A diferencia del Viejo Mundo y de América, el continente australiano ha estado geográficamente aislado durante cientos de millones de años, tras separarse del supercontinente de Gondwana poco después de que evolucionaran los primeros mamíferos (poco, al menos, en términos evolutivos).
Sobre este continente remoto, a lo largo de los cientos de millones de años que siguieron, la vida desarrolló ramas de especies únicas, distintas a las de cualquier otro lugar de la tierra. Los animales que llegaron a dominar el paisaje fueron en su mayoría marsupiales, una subclase de mamíferos que suelen llevar a sus crías dentro de una bolsa. Algunos se han convertido en iconos de Australia, como el canguro, el koala y el uómbat.
A partir de un antepasado marsupial común, sus especies descendientes se ramificaron y transformaron para ocupar los distintos nichos de la cadena alimentaria que dejó libres la gran extinción del Triásico-Jurásico, hace 200 millones de años. Algunas incluso asumieron el papel de depredadores tope, como el tigre de Tasmania y el león marsupial. Pero estos han desaparecido desde entonces en una oleada de extinciones mucho más reciente.
Junto a los marsupiales conviven unas pocas especies restantes de monotremas, un orden de animales que solo sigue existiendo en Australia y Nueva Guinea.

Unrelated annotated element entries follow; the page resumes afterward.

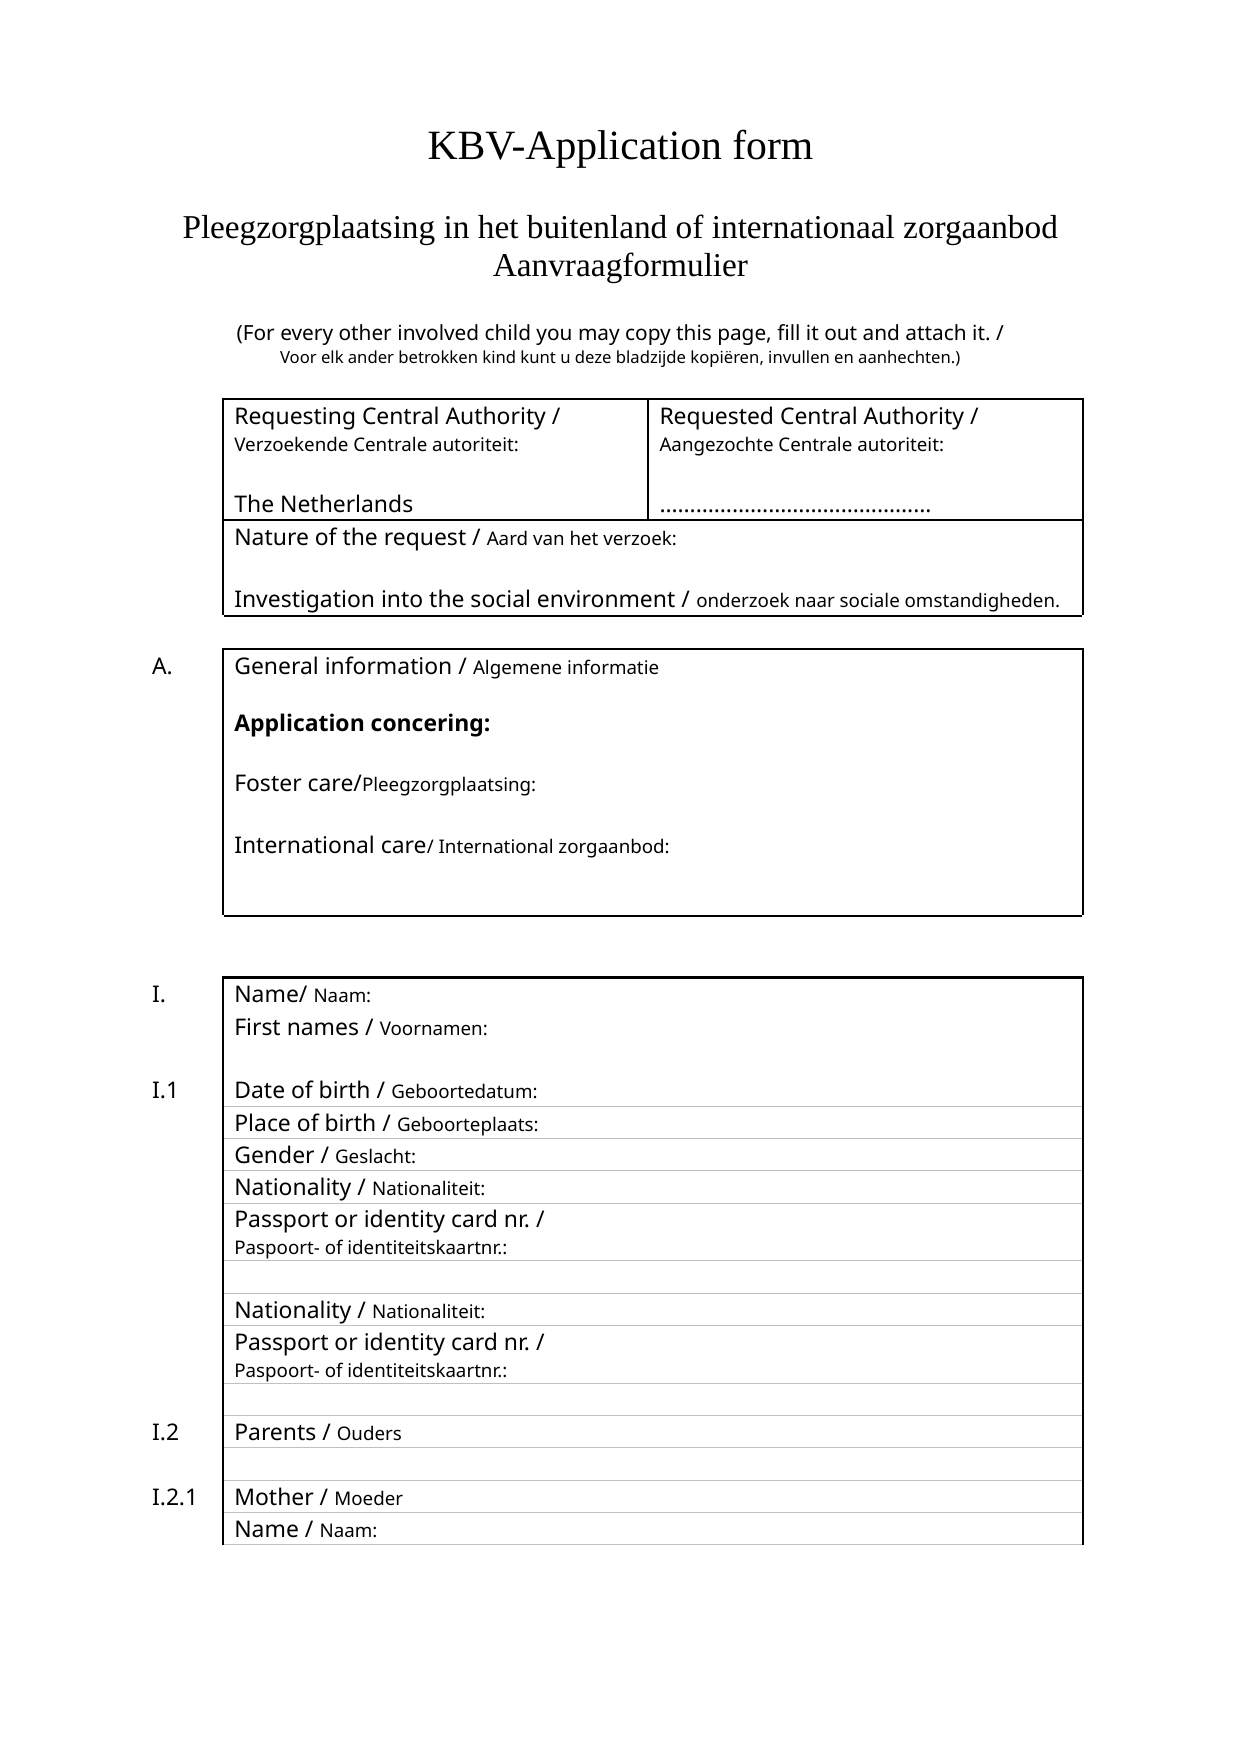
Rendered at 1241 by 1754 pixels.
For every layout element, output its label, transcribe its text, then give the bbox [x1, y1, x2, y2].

table_cell [648, 1107, 1082, 1138]
table_cell [141, 1513, 222, 1544]
table_cell [141, 1326, 222, 1383]
text (For every other involved child you may copy this page, fill it out and attach it. / [152, 318, 1088, 346]
table_cell Nature of the request / Aard van het verzoek: Investigation into the social environment / onderzoek naar sociale omstandigheden. [224, 521, 1082, 615]
table_cell Name/ Naam: [224, 979, 1082, 1010]
table_cell [648, 1139, 1082, 1170]
table_header Requested Central Authority / Aangezochte Centrale autoriteit: ……………………………………… [649, 400, 1082, 519]
table_cell Name / Naam: [224, 1513, 648, 1544]
table_cell [224, 1261, 648, 1292]
table_cell [648, 1204, 1082, 1260]
table_cell [141, 1171, 222, 1202]
table_cell [141, 1011, 222, 1073]
table_cell [141, 616, 222, 648]
table_cell Date of birth / Geboortedatum: [224, 1073, 1082, 1106]
table_cell [648, 1171, 1082, 1202]
table_cell [141, 1384, 222, 1415]
table_cell Parents / Ouders [224, 1416, 1082, 1447]
table_cell First names / Voornamen: [224, 1010, 1082, 1073]
table_cell [141, 1139, 222, 1170]
table_cell [141, 520, 222, 615]
table_cell I.2.1 [141, 1481, 222, 1512]
table_cell [141, 1448, 222, 1479]
table_cell Place of birth / Geboorteplaats: [224, 1107, 648, 1138]
table_cell [224, 917, 1082, 976]
table_cell [141, 1294, 222, 1325]
table_cell I.1 [141, 1074, 222, 1106]
table_cell Passport or identity card nr. / Paspoort- of identiteitskaartnr.: [224, 1204, 648, 1260]
table_cell [141, 916, 222, 976]
table_cell [141, 1204, 222, 1260]
table_cell [224, 617, 1082, 648]
table_cell Passport or identity card nr. / Paspoort- of identiteitskaartnr.: [224, 1326, 648, 1383]
table_header Requesting Central Authority / Verzoekende Centrale autoriteit: The Netherlands [224, 400, 647, 519]
table_cell A. [141, 649, 222, 914]
table_cell I.2 [141, 1416, 222, 1447]
table_cell [648, 1513, 1082, 1544]
table_cell I. [141, 978, 222, 1010]
table_cell [141, 1261, 222, 1292]
text Pleegzorgplaatsing in het buitenland of internationaal zorgaanbod Aanvraagformulier [152, 207, 1088, 283]
table_cell [648, 1294, 1082, 1325]
table_cell [648, 1326, 1082, 1383]
table_cell Nationality / Nationaliteit: [224, 1171, 648, 1202]
table_cell General information / Algemene informatie Application concering: Foster care/Pleegzorgplaatsing: International care/ International zorgaanbod: [224, 650, 1082, 914]
table_cell [648, 1261, 1082, 1292]
table_cell Gender / Geslacht: [224, 1139, 648, 1170]
table_cell [141, 1107, 222, 1138]
table_cell Nationality / Nationaliteit: [224, 1294, 648, 1325]
table_cell [224, 1384, 1082, 1415]
table_header [141, 399, 222, 519]
table_cell [224, 1448, 1082, 1479]
text KBV-Application form [152, 121, 1088, 168]
text Voor elk ander betrokken kind kunt u deze bladzijde kopiëren, invullen en aanhechten.) [152, 346, 1088, 369]
table_cell Mother / Moeder [224, 1481, 1082, 1512]
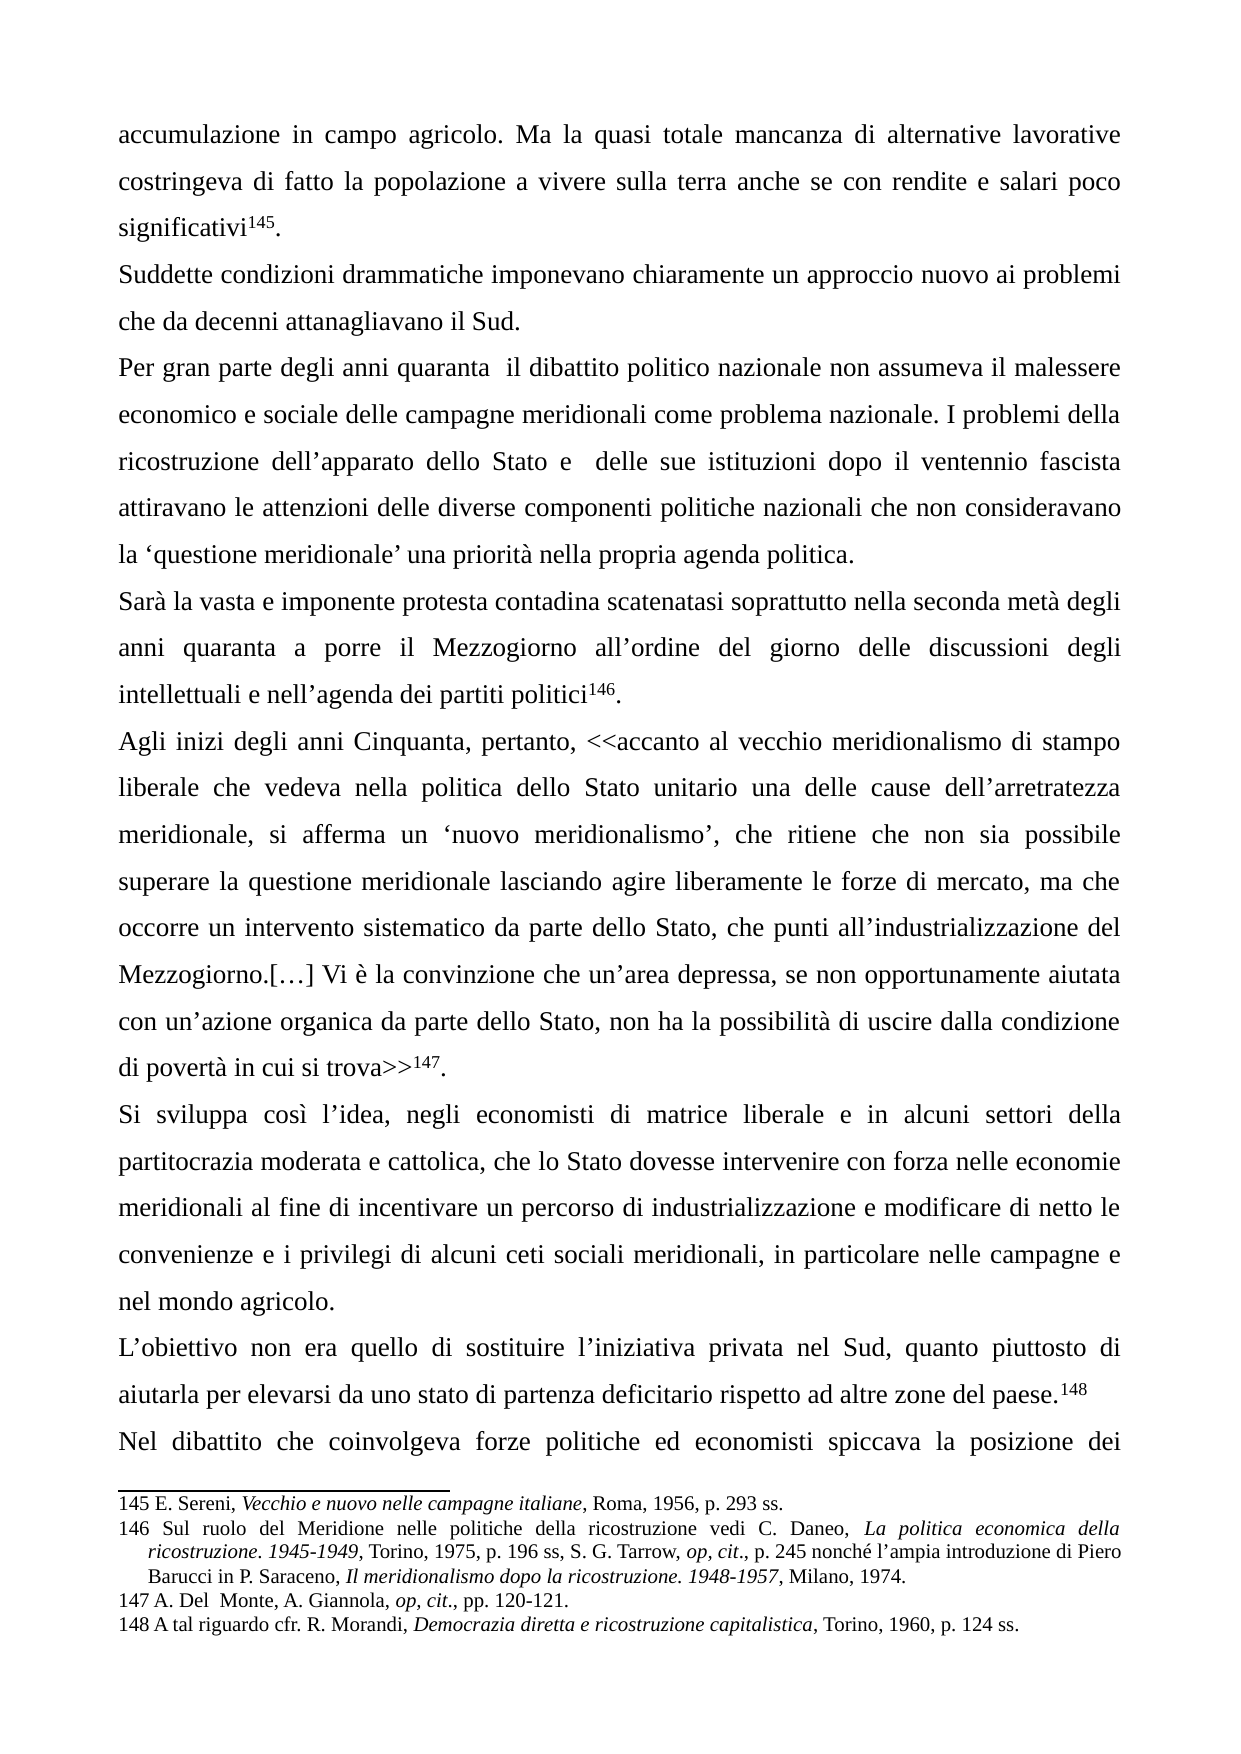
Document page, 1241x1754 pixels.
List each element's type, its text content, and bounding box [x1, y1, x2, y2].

text E. Sereni, Vecchio e nuovo nelle campagne italiane, Roma, 1956, p. 293 ss. [118, 1491, 1122, 1515]
text Si sviluppa così l’idea, negli economisti di matrice liberale e in alcuni settori della partitocrazia moderata e cattolica, che lo Stato dovesse intervenire con forza nelle economie meridionali al fine di incentivare un percorso di industrializzazione e modificare di netto le convenienze e i privilegi di alcuni ceti sociali meridionali, in particolare nelle campagne e nel mondo agricolo. [118, 1098, 1122, 1316]
text A tal riguardo cfr. R. Morandi, Democrazia diretta e ricostruzione capitalistica, Torino, 1960, p. 124 ss. [118, 1612, 1122, 1636]
text Sarà la vasta e imponente protesta contadina scatenatasi soprattutto nella seconda metà degli anni quaranta a porre il Mezzogiorno all’ordine del giorno delle discussioni degli intellettuali e nell’agenda dei partiti politici. [118, 585, 1122, 709]
text Sul ruolo del Meridione nelle politiche della ricostruzione vedi C. Daneo, La politica economica della ricostruzione. 1945-1949, Torino, 1975, p. 196 ss, S. G. Tarrow, op, cit., p. 245 nonché l’ampia introduzione di Piero Barucci in P. Saraceno, Il meridionalismo dopo la ricostruzione. 1948-1957, Milano, 1974. [118, 1515, 1122, 1588]
text Nel dibattito che coinvolgeva forze politiche ed economisti spiccava la posizione dei [118, 1425, 1122, 1456]
text Per gran parte degli anni quaranta il dibattito politico nazionale non assumeva il malessere economico e sociale delle campagne meridionali come problema nazionale. I problemi della ricostruzione dell’apparato dello Stato e delle sue istituzioni dopo il ventennio fascista attiravano le attenzioni delle diverse componenti politiche nazionali che non consideravano la ‘questione meridionale’ una priorità nella propria agenda politica. [118, 351, 1122, 569]
text L’obiettivo non era quello di sostituire l’iniziativa privata nel Sud, quanto piuttosto di aiutarla per elevarsi da uno stato di partenza deficitario rispetto ad altre zone del paese. [118, 1331, 1122, 1409]
text Agli inizi degli anni Cinquanta, pertanto, <<accanto al vecchio meridionalismo di stampo liberale che vedeva nella politica dello Stato unitario una delle cause dell’arretratezza meridionale, si afferma un ‘nuovo meridionalismo’, che ritiene che non sia possibile superare la questione meridionale lasciando agire liberamente le forze di mercato, ma che occorre un intervento sistematico da parte dello Stato, che punti all’industrializzazione del Mezzogiorno.[…] Vi è la convinzione che un’area depressa, se non opportunamente aiutata con un’azione organica da parte dello Stato, non ha la possibilità di uscire dalla condizione di povertà in cui si trova>>. [118, 725, 1122, 1083]
text Suddette condizioni drammatiche imponevano chiaramente un approccio nuovo ai problemi che da decenni attanagliavano il Sud. [118, 258, 1122, 336]
text accumulazione in campo agricolo. Ma la quasi totale mancanza di alternative lavorative costringeva di fatto la popolazione a vivere sulla terra anche se con rendite e salari poco significativi. [118, 118, 1122, 243]
text A. Del Monte, A. Giannola, op, cit., pp. 120-121. [118, 1588, 1122, 1612]
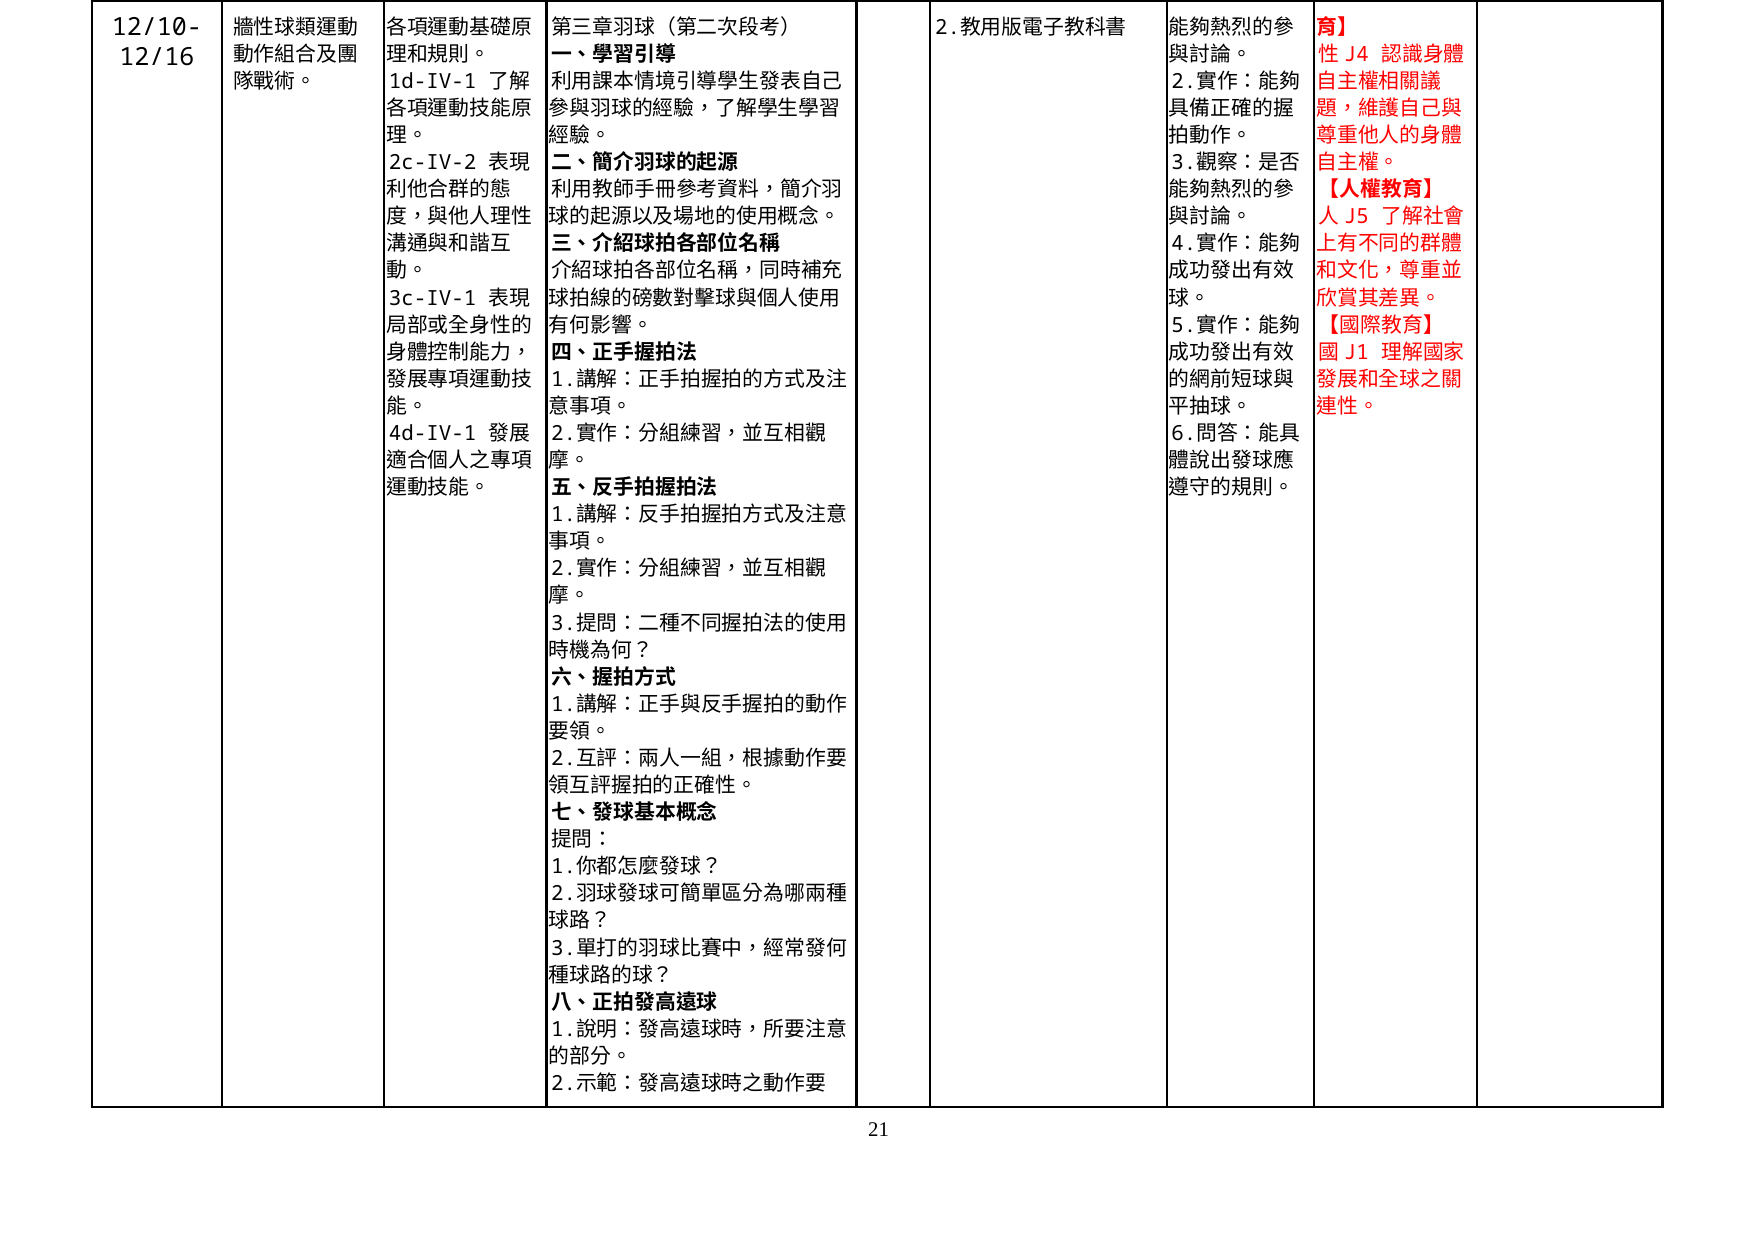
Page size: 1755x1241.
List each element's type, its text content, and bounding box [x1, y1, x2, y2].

Estos singulares mamíferos que ponen huevos, como el equidna y el ornitorrinco, son verdaderamente extraños, y casi parecen un cruce entre varias ramas no emparentadas del árbol evolutivo. Su reproducción reptiliana sirve de recordatorio de una época remota en la que los mamíferos se hallaban en un estado intermedio, antes de que hubieran desarrollado la capacidad de gestar a sus crías dentro del cuerpo. Por su parte, los linajes de reptiles australianos que han sobrevivido hasta hoy guardan semejanza con las criaturas antiguas que existían antes de la separación continental, con pocos cambios en su fisiología desde aquella época prehistórica.
Los aborígenes llegaron en barca hace ya 50.000 años. Por entonces el nivel del mar era mucho más bajo, y Australia se había unido a Nueva Guinea y Timor en una masa de tierra mayor, conocida como Sahul. Al igual que con la llegada de los seres humanos al Nuevo Mundo, algunos investigadores sospechan que la migración hacia Australia provocó un evento de extinción masiva. Sugieren que aquellas especies no pudieron adaptarse con la rapidez suficiente para sobrevivir a las armas, la inteligencia y el uso estratégico del fuego que empleaban estos nuevos depredadores. La megafauna fue la más golpeada. Bestias enormes como el diprotodonte, un pariente del uómbat del tamaño de un hipopótamo, eran presa fácil para los cazadores aborígenes.
Una presión competitiva adicional llegó con los dingos. Como aparecieron en el mismo período, es probable que estos perros fueran introducidos por los seres humanos en barca. Al ocupar el mismo nicho que estos depredadores rivales, el tigre de Tasmania autóctono fue desplazado y desapareció del continente, hasta ser finalmente llevado a la extinción en Tasmania este siglo por cazadores y granjeros, que veían su presencia como una amenaza para el ganado local. Algunos lugareños sospechan que todavía podrían quedar unos pocos tigres de Tasmania escondidos en lo más profundo del interior.
Durante las décadas siguientes, muchas otras especies de marsupiales también sufrieron un fuerte declive, y su área de distribución se redujo con rapidez. Esta tendencia se aceleró a medida que se expandía el desarrollo humano y avanzaban las especies invasoras. Hasta que la protesta pública logró su protección, los koalas fueron cazados casi hasta la extinción por su piel, con hasta un millón de ejemplares matados al año. Hoy solo quedan unos 100.000.
Las presiones ambientales continúan hoy, agravadas por la creciente presión de los incendios forestales y la sequía debidas al calentamiento del clima. Pero muchas poblaciones de especies se han estabilizado, en buena medida gracias a un movimiento ambientalista que empezó a abogar por su protección. Se ha reservado un conjunto de parques nacionales y áreas silvestres protegidas como hábitat nativo. Los australianos asumen hoy ampliamente su fauna local como parte de la identidad nacional, y el gobierno intenta equilibrar las preocupaciones ambientales con las económicas.